Polarity is where reading a symbol becomes building a working circuit. Several components won't work — or will be damaged — if fitted the wrong way round, and the symbol tells you which. Cells and batteries have a positive long line; reverse the supply and nothing behaves. Electrolytic capacitors carry a + mark and can fail if fitted backwards, whereas non-polarised types have no such constraint. Diodes and LEDs conduct only in the direction the triangle points, so an LED fitted the wrong way simply won't light. Transistors have a defined pinout — base, collector and emitter are not interchangeable. A reliable habit is to mark every polarised component on the schematic and confirm its real-world orientation against the datasheet before building; it takes a minute and removes the most common reason a circuit doesn't work first time. The guide to fuses is a useful companion if your circuit includes protection.

Turning a schematic into a real circuit? Explore the full components range — resistors, capacitors, semiconductors and more.

Explore the components range

Common questions

What standard are UK circuit symbols based on?

UK circuit symbols follow BS EN 60617, the British adoption of the international IEC 60617. It's used in schools, by exam boards and across industry, so learning it once serves you from GCSE through professional engineering.

Why does the resistor symbol look different online?

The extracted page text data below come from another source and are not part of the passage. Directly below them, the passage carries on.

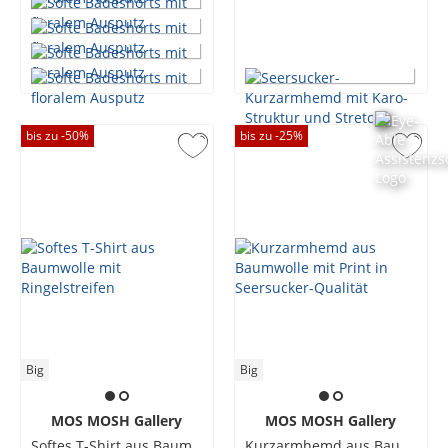
bis zu -
50
%
bis zu -
25
%
Big
Big
MOS MOSH Gallery
MOS MOSH Gallery
Softes T-Shirt aus Baumwolle mit Ringelstreifen
Kurzarmhemd aus Baumwolle mit Print in Seersucker-Qualität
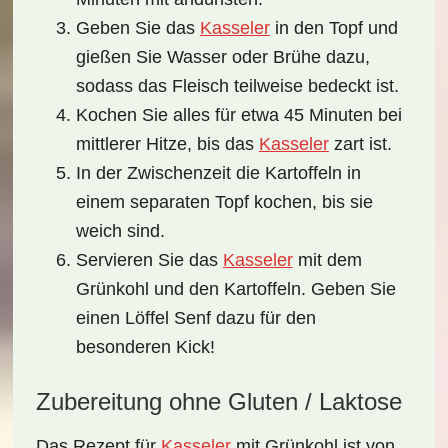
Geben Sie das
Kasseler
in den Topf und
gießen Sie Wasser oder Brühe dazu,
sodass das Fleisch teilweise bedeckt ist.
Kochen Sie alles für etwa 45 Minuten bei
mittlerer Hitze, bis das
Kasseler
zart ist.
In der Zwischenzeit die Kartoffeln in
einem separaten Topf kochen, bis sie
weich sind.
Servieren Sie das
Kasseler
mit dem
Grünkohl und den Kartoffeln. Geben Sie
einen Löffel Senf dazu für den
besonderen Kick!
Zubereitung ohne Gluten / Laktose
Das Rezept für
Kasseler
mit Grünkohl ist von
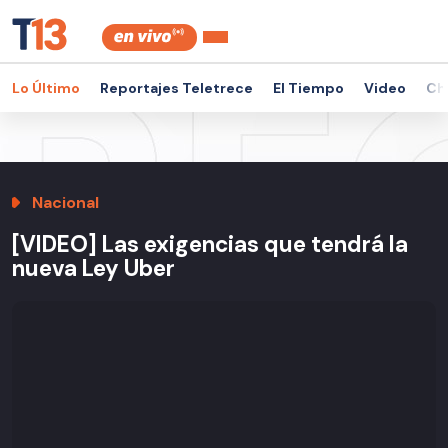
Lo Último
Reportajes Teletrece
El Tiempo
Video
Ch
Nacional
[VIDEO] Las exigencias que tendrá la
nueva Ley Uber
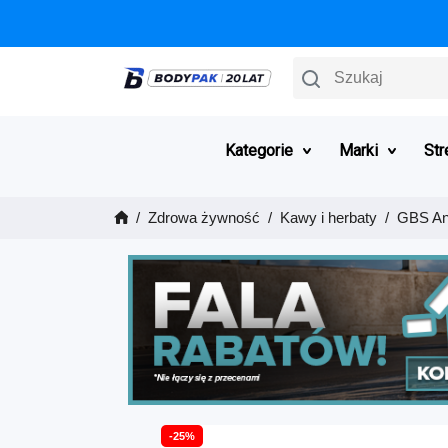
Szukaj
Kategorie
Marki
Str
Zdrowa żywność
Kawy i herbaty
GBS An
-25%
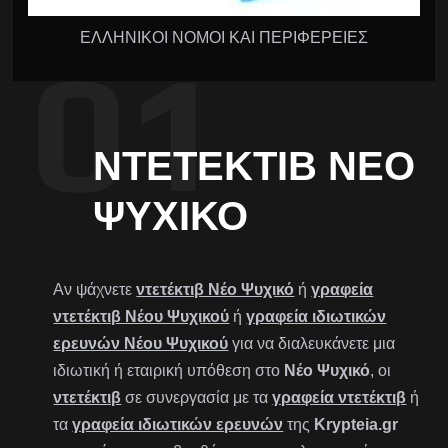
ΕΛΛΗΝΙΚΟΙ ΝΟΜΟΙ ΚΑΙ ΠΕΡΙΦΕΡΕΙΕΣ
ΝΤΕΤΈΚΤΙΒ ΝΈΟ
ΨΥΧΙΚΌ
Αν ψάχνετε
ντετέκτιβ Νέο Ψυχικό
ή
γραφεία
ντετέκτιβ Νέου Ψυχικού
ή
γραφεία ιδιωτικών
ερευνών Νέου Ψυχικού
για να διαλευκάνετε μια
ιδιωτική ή εταιρική υπόθεση στο
Νέο Ψυχικό
, οι
ντετέκτιβ
σε συνεργασία με τα
γραφεία ντετέκτιβ
ή
τα
γραφεία ιδιωτικών ερευνών
της
Krypteia.gr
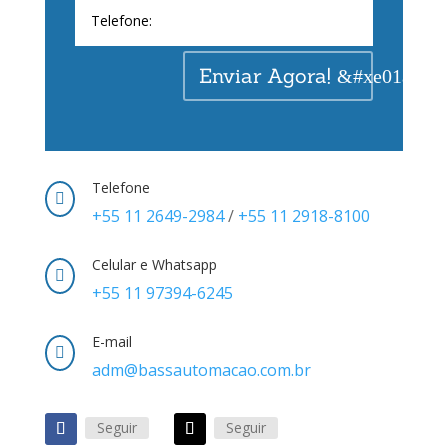
Enviar Agora!
Telefone

+55 11 2649-2984
/
+55 11 2918-8100
Celular e Whatsapp

+55 11 97394-6245
E-mail

adm@bassautomacao.com.br
Seguir
Seguir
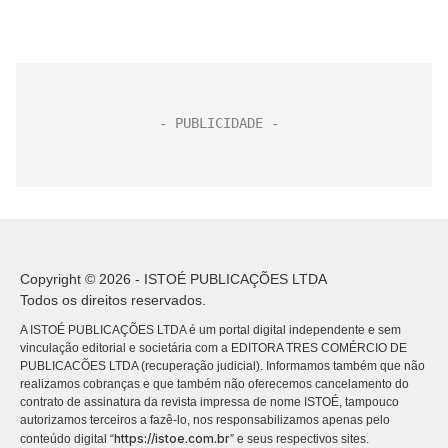
Copyright © 2026 - ISTOÉ PUBLICAÇÕES LTDA
Todos os direitos reservados.
A ISTOÉ PUBLICAÇÕES LTDA é um portal digital independente e sem
vinculação editorial e societária com a EDITORA TRES COMÉRCIO DE
PUBLICACÕES LTDA (recuperação judicial). Informamos também que não
realizamos cobranças e que também não oferecemos cancelamento do
contrato de assinatura da revista impressa de nome ISTOÉ, tampouco
autorizamos terceiros a fazê-lo, nos responsabilizamos apenas pelo
https://istoe.com.br
conteúdo digital “
” e seus respectivos sites.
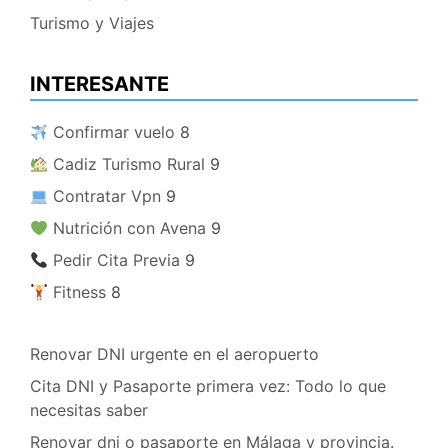
Turismo y Viajes
INTERESANTE
​ Confirmar vuelo
8
​ Cadiz Turismo Rural
9
​ Contratar Vpn
9
​ Nutrición con Avena
9
​ Pedir Cita Previa
9
​ Fitness
8
Renovar DNI urgente en el aeropuerto
Cita DNI y Pasaporte primera vez: Todo lo que
necesitas saber
Renovar dni o pasaporte en Málaga y provincia.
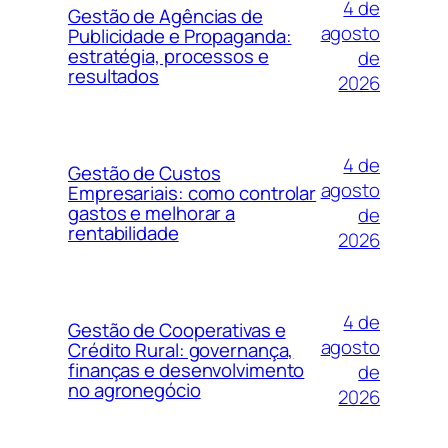
4 de
Gestão de Agências de
agosto
Publicidade e Propaganda:
estratégia, processos e
de
resultados
2026
4 de
Gestão de Custos
agosto
Empresariais: como controlar
gastos e melhorar a
de
rentabilidade
2026
4 de
Gestão de Cooperativas e
agosto
Crédito Rural: governança,
finanças e desenvolvimento
de
no agronegócio
2026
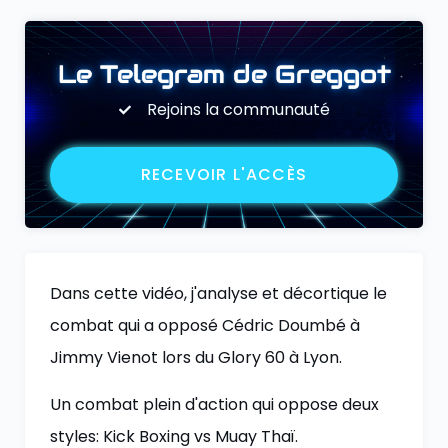
Le Telegram de Greggot
Rejoins la communauté
RECEVOIR L'ACCÈS
Dans cette vidéo, j'analyse et décortique le
combat qui a opposé Cédric Doumbé à
Jimmy Vienot lors du Glory 60 à Lyon.
Un combat plein d'action qui oppose deux
styles: Kick Boxing vs Muay Thaï.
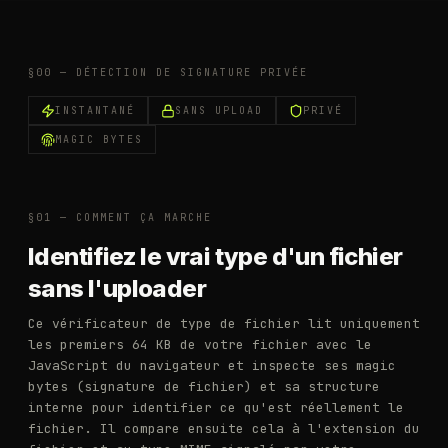
§00 —
DÉTECTION DE SIGNATURE PRIVÉE
INSTANTANÉ
SANS UPLOAD
PRIVÉ
MAGIC BYTES
§01 —
COMMENT ÇA MARCHE
Identifiez le vrai type d'un fichier
sans l'uploader
Ce vérificateur de type de fichier lit uniquement
les premiers 64 KB de votre fichier avec le
JavaScript du navigateur et inspecte ses magic
bytes (signature de fichier) et sa structure
interne pour identifier ce qu'est réellement le
fichier. Il compare ensuite cela à l'extension du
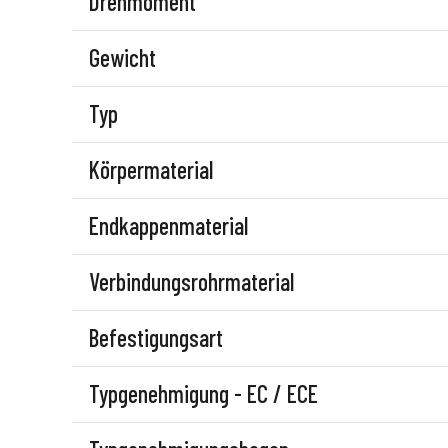
Drehmoment
Gewicht
Typ
Körpermaterial
Endkappenmaterial
Verbindungsrohrmaterial
Befestigungsart
Typgenehmigung - EC / ECE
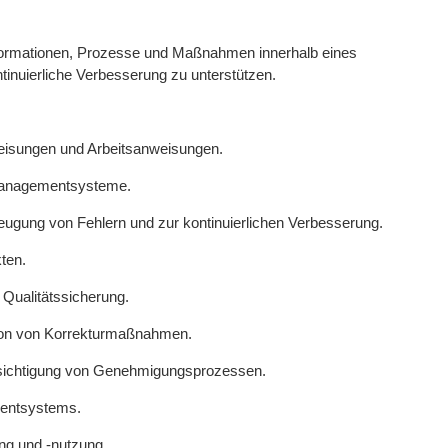
nformationen, Prozesse und Maßnahmen innerhalb eines
tinuierliche Verbesserung zu unterstützen.
eisungen und Arbeitsanweisungen.
smanagementsysteme.
ung von Fehlern und zur kontinuierlichen Verbesserung.
ten.
Qualitätssicherung.
ion von Korrekturmaßnahmen.
sichtigung von Genehmigungsprozessen.
mentsystems.
ng und -nutzung.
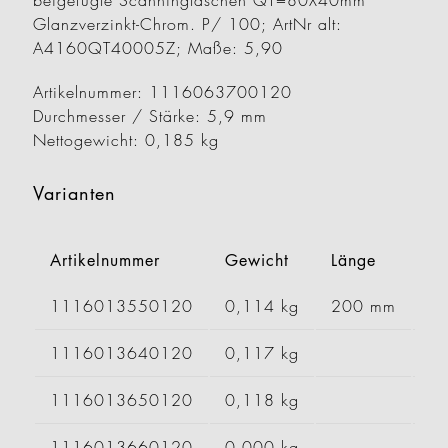
beigefügte Scanningtaschen QT=80X40mm
Glanzverzinkt-Chrom. P/ 100; ArtNr alt:
A4160QT40005Z; Maße: 5,90
Artikelnummer: 1116063700120
Durchmesser / Stärke: 5,9 mm
Nettogewicht: 0,185 kg
Varianten
Artikelnummer
Gewicht
Länge
Br
1116013550120
0,114 kg
200 mm
1116013640120
0,117 kg
1116013650120
0,118 kg
1116013660120
0,000 kg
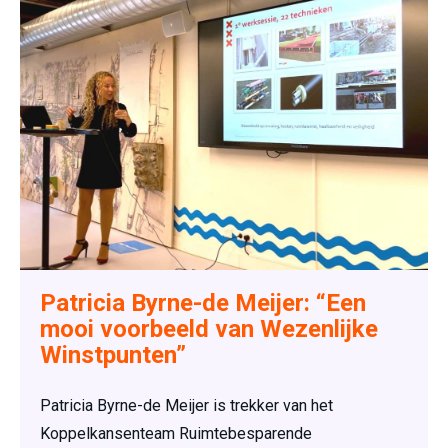
Patricia Byrne-de Meijer: “Een
mooi voorbeeld van Wezenlijke
Winstpunten”
Patricia Byrne-de Meijer is trekker van het
Koppelkansenteam Ruimtebesparende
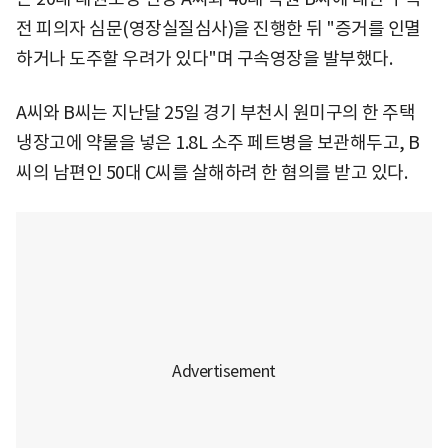
전 피의자 심문(영장실질심사)을 진행한 뒤 "증거를 인멸
하거나 도주할 우려가 있다"며 구속영장을 발부했다.
A씨와 B씨는 지난달 25일 경기 부천시 원미구의 한 주택
냉장고에 약물을 넣은 1.8L 소주 페트병을 보관해두고, B
씨의 남편인 50대 C씨를 살해하려 한 혐의를 받고 있다.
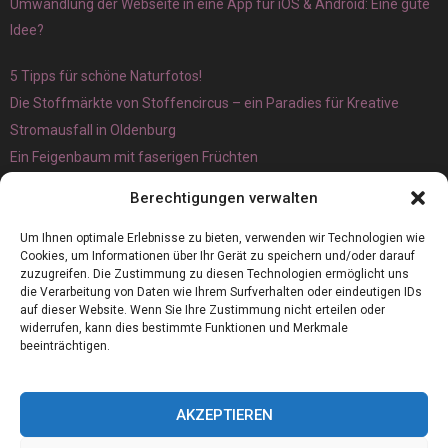
Umwandlung der Webseite in eine App für iOS & Android: Eine gute
Idee?
5 Tipps für schöne Naturfotos!
Die Stoffmärkte von Stoffencircus – ein Paradies für Kreative
Stromausfall in Oldenburg
Ein Feigenbaum mit faserigen Früchten
Ökologisch interessante Ilex aquifolium und Ligusterpflanzen
Berechtigungen verwalten
kaufen
Magnetangeln
Um Ihnen optimale Erlebnisse zu bieten, verwenden wir Technologien wie
Cookies, um Informationen über Ihr Gerät zu speichern und/oder darauf
zuzugreifen. Die Zustimmung zu diesen Technologien ermöglicht uns
die Verarbeitung von Daten wie Ihrem Surfverhalten oder eindeutigen IDs
auf dieser Website. Wenn Sie Ihre Zustimmung nicht erteilen oder
widerrufen, kann dies bestimmte Funktionen und Merkmale
beeinträchtigen.
AKZEPTIEREN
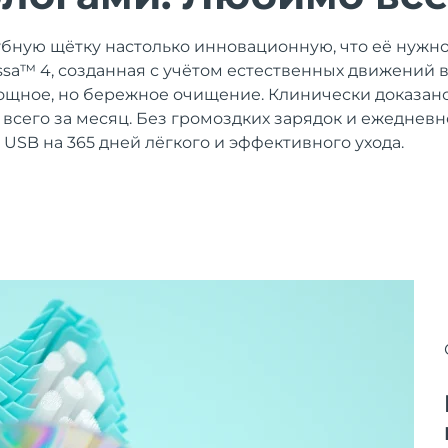
убную щётку настолько инновационную, что её нужно
 issa™ 4, созданная с учётом естественных движений 
щное, но бережное очищение. Клинически доказано
% всего за месяц. Без громоздких зарядок и ежеднев
 USB на 365 дней лёгкого и эффективного ухода.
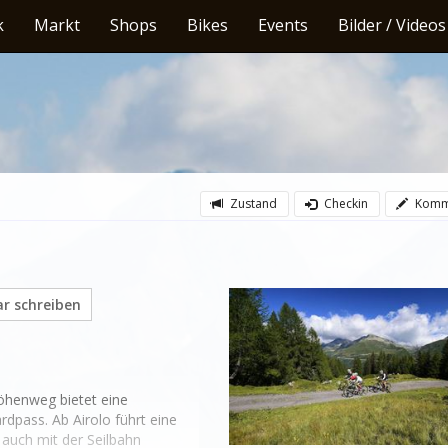
k
Markt
Shops
Bikes
Events
Bilder / Videos
Zustand
Checkin
Komm
 schreiben
henweg bietet eine 
pass. Ab Airolo führt eine 
auch mit der Seilbahn 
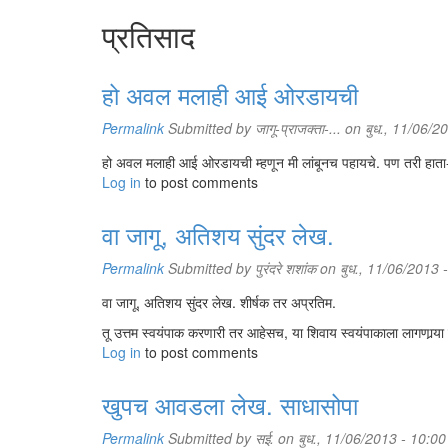
प्रतिसाद
हो अवल मलाही आई ओरडायची
Permalink
Submitted by
जागू-प्राजक्ता-...
on बुध., 11/06/2
हो अवल मलाही आई ओरडायची म्हणून मी लांबूनच पहायचे. पण तरी हाता
Log in
to post comments
वा जागू, अतिशय सुंदर लेख.
Permalink
Submitted by
पुरंदरे शशांक
on बुध., 11/06/2013 
वा जागू, अतिशय सुंदर लेख. शीर्षक तर अप्रतिम.
तू उत्तम स्वयंपाक करणारी तर आहेसच, या शिवाय स्वयंपाकाला लागणार्‍या स
Log in
to post comments
खुपच आवडला लेख. साधासोपा
Permalink
Submitted by
सई.
on बुध., 11/06/2013 - 10:00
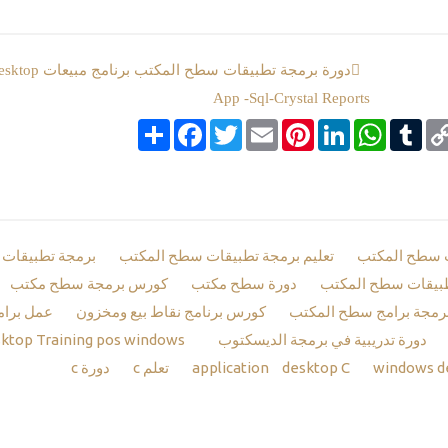
دورة برمجة تطبيقات سطح المكتب
App -Sql-Crystal Reports
Co
Tumblr
google_boo
WhatsApp
LinkedIn
Pinterest
Email
Twitter
انشر
Facebook
Li
 سطح المكتب
تعليم برمجة تطبيقات سطح المكتب
برمجة تطبيقات
طبيقات سطح المكتب
دورة سطح مكتب
كورس برمجة سطح مكتب
رمجة برامج سطح المكتب
كورس برنامج نقاط بيع ومخزون
عمل برا
دورة تدريبية في برمجة الديسكتوب
Desktop Training pos
windows
windows d
desktop C
application
تعلم c
دورة c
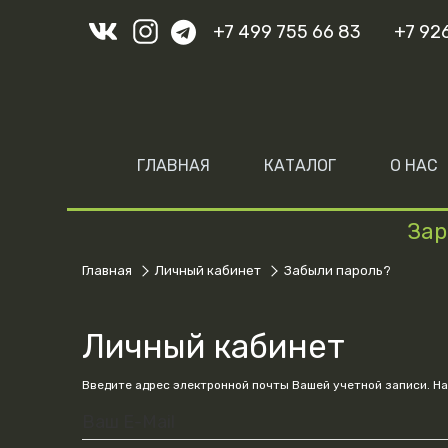
+7 499 755 66 83
+7 92
ГЛАВНАЯ
КАТАЛОГ
О НАС
Зар
Главная
Личный кабинет
Забыли пароль?
Личный кабинет
Введите адрес электронной почты Вашей учетной записи. На
Ваш E-Mail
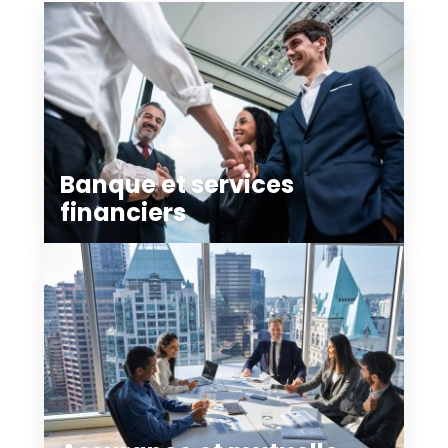
Banque et services
financiers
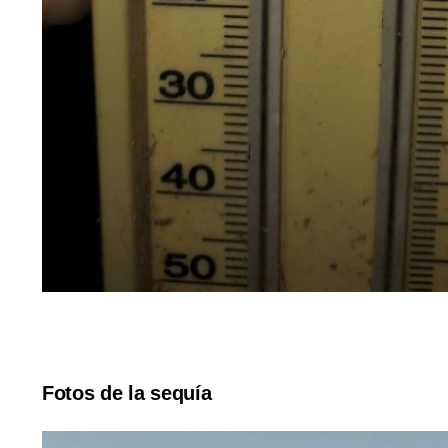
Fotos de la sequía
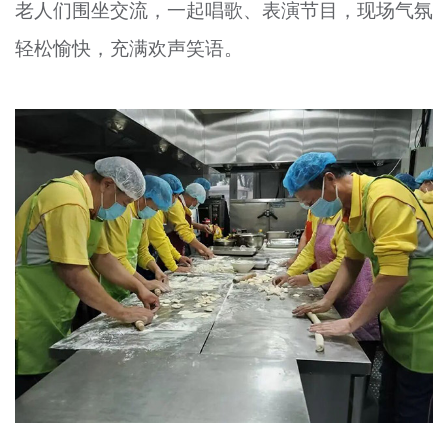
老人们围坐交流，一起唱歌、表演节目，现场气氛
轻松愉快，充满欢声笑语。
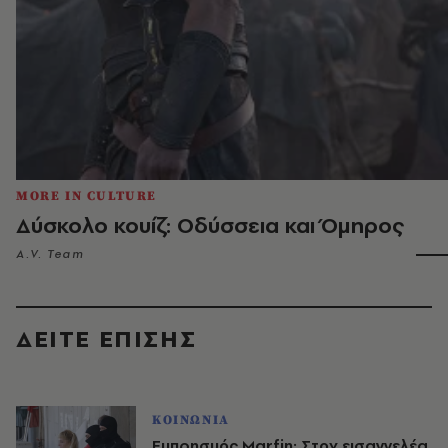
MORE IN CULTURE
Δύσκολο κουίζ: Οδύσσεια και Όμηρος
A.V. Team
ΔΕΙΤΕ ΕΠΙΣΗΣ
ΚΟΙΝΩΝΙΑ
Εμπρησμός Marfin: Στον εισαγγελέα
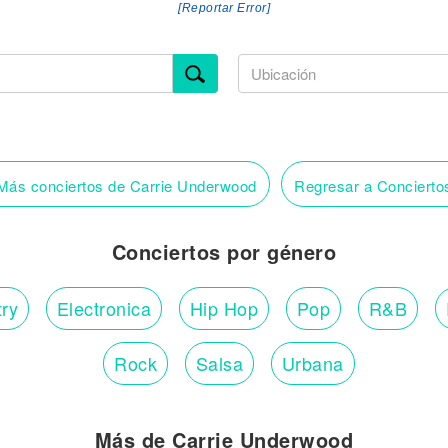
[Reportar Error]
ás conciertos de Carrie Underwood
Regresar a Conciert
Conciertos por género
ry
Electronica
Hip Hop
Pop
R&B
Rock
Salsa
Urbana
Más de Carrie Underwood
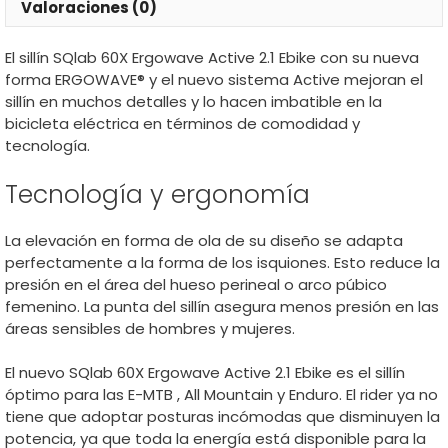
Valoraciones (0)
El sillín SQlab 60X Ergowave Active 2.1 Ebike con su nueva
forma ERGOWAVE® y el nuevo sistema Active mejoran el
sillín en muchos detalles y lo hacen imbatible en la
bicicleta eléctrica en términos de comodidad y
tecnología.
Tecnología y ergonomía
La elevación en forma de ola de su diseño se adapta
perfectamente a la forma de los isquiones. Esto reduce la
presión en el área del hueso perineal o arco púbico
femenino. La punta del sillín asegura menos presión en las
áreas sensibles de hombres y mujeres.
El nuevo SQlab 60X Ergowave Active 2.1 Ebike es el sillín
óptimo para las E-MTB , All Mountain y Enduro. El rider ya no
tiene que adoptar posturas incómodas que disminuyen la
potencia, ya que toda la energía está disponible para la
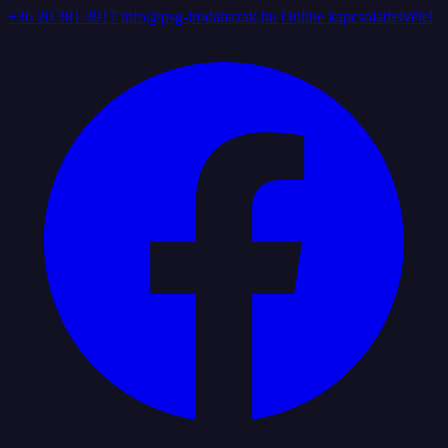
+36 20 381 3917
info@psg-irodahazak.hu
Online kapcsolatfelvétel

Most online content is US-influenced and uses the older zig-zag resistor symbol, while UK and European standards use a plain rectangle. Both mean an identical component — use the rectangle for coursework and read the zig-zag as the same thing in datasheets.

Which components have to go in a particular way round?

Cells and batteries, electrolytic capacitors, diodes, LEDs and transistors are all orientation-sensitive. Their symbols indicate polarity — the long line on a cell, the + on an electrolytic capacitor, or the bar on a diode.

Are circuit symbols the same for GCSE and A-level?

Yes. Both use BS EN 60617, so the symbols learned at GCSE carry through to A-level and beyond. A-level introduces more components, such as operational amplifiers and logic gates, but the underlying standard doesn't change.